A History of Grace: Charles Spurgeon
AUGUST 27, 2019
“Come in, O strong and deep love of Jesus, like the sea at the flood in spring tides, cover all my powers, drown all my sins, wash out all my cares, lift up my earth-bound soul, and float it right up to my Lord's feet, and there let me lie, a poor broken shell, washed up by his love, having no virtue or value; and only venturing to whisper to him that if he will put his ear to me, he will hear within my heart faint echoes of the vast waves of his own love which have brought me where it is my delight to lie, even at his feet forever.” (Charles Spurgeon, Morning and Evening)
What is it to be arrested by the love of Jesus?

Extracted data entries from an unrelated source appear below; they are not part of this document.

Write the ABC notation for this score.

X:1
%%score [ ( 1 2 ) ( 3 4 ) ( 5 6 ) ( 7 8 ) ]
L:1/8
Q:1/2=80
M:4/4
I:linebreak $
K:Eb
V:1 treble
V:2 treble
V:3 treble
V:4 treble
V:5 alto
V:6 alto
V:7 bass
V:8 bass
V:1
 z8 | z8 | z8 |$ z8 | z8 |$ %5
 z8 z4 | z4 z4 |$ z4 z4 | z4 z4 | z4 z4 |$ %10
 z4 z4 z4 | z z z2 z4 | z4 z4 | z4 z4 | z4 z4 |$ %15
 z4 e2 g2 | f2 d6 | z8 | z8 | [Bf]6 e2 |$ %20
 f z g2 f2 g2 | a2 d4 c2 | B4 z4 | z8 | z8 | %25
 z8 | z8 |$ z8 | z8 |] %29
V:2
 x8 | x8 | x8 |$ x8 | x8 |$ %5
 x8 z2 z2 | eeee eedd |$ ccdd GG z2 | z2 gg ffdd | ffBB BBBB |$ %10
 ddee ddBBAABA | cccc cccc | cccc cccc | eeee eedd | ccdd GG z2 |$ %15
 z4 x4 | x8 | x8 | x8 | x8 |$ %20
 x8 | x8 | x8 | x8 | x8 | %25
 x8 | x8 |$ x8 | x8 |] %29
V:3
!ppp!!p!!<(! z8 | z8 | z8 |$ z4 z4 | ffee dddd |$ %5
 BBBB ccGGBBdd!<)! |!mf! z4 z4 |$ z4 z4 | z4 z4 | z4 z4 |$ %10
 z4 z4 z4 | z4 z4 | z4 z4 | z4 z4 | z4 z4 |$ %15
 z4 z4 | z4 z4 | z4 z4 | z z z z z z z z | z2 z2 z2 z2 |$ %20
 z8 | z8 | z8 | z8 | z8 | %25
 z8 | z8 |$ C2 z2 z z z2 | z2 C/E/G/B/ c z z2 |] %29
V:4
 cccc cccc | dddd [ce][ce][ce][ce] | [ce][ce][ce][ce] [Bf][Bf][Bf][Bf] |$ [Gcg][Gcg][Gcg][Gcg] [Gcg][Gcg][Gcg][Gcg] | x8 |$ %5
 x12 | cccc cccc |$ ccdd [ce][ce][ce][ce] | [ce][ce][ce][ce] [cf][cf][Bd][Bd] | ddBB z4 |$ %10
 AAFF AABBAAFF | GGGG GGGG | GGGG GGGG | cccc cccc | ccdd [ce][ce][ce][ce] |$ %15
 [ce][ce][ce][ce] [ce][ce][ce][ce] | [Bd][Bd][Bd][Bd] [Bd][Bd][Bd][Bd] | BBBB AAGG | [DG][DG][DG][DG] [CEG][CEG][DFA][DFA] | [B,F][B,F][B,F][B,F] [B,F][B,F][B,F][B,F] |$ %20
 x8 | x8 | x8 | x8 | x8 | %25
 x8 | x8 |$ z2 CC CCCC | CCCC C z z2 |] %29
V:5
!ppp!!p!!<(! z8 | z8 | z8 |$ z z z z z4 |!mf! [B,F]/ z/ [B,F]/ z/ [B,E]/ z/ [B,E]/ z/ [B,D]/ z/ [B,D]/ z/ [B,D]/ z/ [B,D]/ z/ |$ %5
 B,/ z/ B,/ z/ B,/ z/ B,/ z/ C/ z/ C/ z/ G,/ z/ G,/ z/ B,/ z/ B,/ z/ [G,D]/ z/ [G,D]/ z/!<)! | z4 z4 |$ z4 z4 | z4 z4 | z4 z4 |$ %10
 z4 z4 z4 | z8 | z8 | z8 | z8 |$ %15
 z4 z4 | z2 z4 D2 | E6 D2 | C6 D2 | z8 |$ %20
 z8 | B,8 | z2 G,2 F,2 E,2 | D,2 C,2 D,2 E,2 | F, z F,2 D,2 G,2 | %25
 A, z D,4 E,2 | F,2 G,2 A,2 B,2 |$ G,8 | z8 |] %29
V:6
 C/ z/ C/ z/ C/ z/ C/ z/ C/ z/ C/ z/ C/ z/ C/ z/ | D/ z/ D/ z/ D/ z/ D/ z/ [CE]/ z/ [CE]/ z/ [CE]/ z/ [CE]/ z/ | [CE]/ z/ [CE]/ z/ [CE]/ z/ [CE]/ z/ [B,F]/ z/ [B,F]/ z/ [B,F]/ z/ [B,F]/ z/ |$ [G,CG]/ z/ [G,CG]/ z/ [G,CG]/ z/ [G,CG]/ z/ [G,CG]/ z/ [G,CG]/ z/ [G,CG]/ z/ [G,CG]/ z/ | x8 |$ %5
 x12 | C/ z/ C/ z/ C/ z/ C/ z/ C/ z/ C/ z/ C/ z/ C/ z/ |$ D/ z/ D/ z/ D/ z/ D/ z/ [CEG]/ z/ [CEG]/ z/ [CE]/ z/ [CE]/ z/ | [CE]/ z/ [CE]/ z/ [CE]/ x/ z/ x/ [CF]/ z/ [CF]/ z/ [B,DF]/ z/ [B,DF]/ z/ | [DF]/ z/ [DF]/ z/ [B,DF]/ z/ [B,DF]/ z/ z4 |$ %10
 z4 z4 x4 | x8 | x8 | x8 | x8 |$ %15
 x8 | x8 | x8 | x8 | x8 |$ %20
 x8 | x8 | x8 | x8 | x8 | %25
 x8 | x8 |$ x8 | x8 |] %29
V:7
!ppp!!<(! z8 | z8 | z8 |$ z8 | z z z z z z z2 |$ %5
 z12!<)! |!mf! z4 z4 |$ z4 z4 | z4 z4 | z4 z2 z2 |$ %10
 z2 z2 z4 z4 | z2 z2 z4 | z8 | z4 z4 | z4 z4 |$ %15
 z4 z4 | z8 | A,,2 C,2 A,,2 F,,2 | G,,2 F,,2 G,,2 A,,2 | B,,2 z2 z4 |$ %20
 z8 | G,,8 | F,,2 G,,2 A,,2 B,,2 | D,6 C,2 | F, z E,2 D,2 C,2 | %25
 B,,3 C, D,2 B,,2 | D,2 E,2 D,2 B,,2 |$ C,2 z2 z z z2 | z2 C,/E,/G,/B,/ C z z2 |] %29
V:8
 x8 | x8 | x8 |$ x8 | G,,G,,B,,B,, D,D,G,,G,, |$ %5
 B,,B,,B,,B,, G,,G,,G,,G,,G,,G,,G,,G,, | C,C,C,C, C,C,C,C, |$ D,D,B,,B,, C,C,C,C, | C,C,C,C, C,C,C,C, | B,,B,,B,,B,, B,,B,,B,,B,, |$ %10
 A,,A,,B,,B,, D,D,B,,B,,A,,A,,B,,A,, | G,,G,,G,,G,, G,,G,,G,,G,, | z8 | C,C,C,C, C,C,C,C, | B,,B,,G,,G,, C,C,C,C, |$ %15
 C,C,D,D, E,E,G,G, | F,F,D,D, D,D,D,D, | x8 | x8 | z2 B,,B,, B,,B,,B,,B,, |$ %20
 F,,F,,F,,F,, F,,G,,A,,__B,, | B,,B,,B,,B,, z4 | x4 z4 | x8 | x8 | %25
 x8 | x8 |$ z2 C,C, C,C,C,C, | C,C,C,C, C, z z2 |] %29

It is to be a shell so small in an Ocean so vast, to experience death and emptiness, to be covered and drowned and washed out.
It is to be tossed about in the often unpredictable rhythm of the Incomprehensible Sea, to sometimes find a still place for a little while and then to be tossed about again.
It is to learn to let – to let the Ocean form and move and fill and guide, to let it wash away the dead parts, to let it replace them with a constant stream of Living Water.
It is to be surprised one day to realize that the Terrible Sea was always kind, maybe most especially when it seemed Terrible.
And in the end? Where does the love of Jesus lead in the end?
It leads to His feet.
It leads to rest.
It leads to faint echoes of His own Love.
And those echoes of that kind of Love from that kind of shell – those echoes are almost as incomprehensible as the Sea Itself.
“Come in, O strong and deep love of Jesus…”
Charles Spurgeon was a preacher in England in the 1800s. Often called “the prince of preachers,” he preached many good, true, and beautiful sermons, and wrote about Scripture with the eloquence of a poet.
A History of Grace is a brand new Key Life series that pairs selections from classic theological works with insightful commentary from your favorite Key Life writers.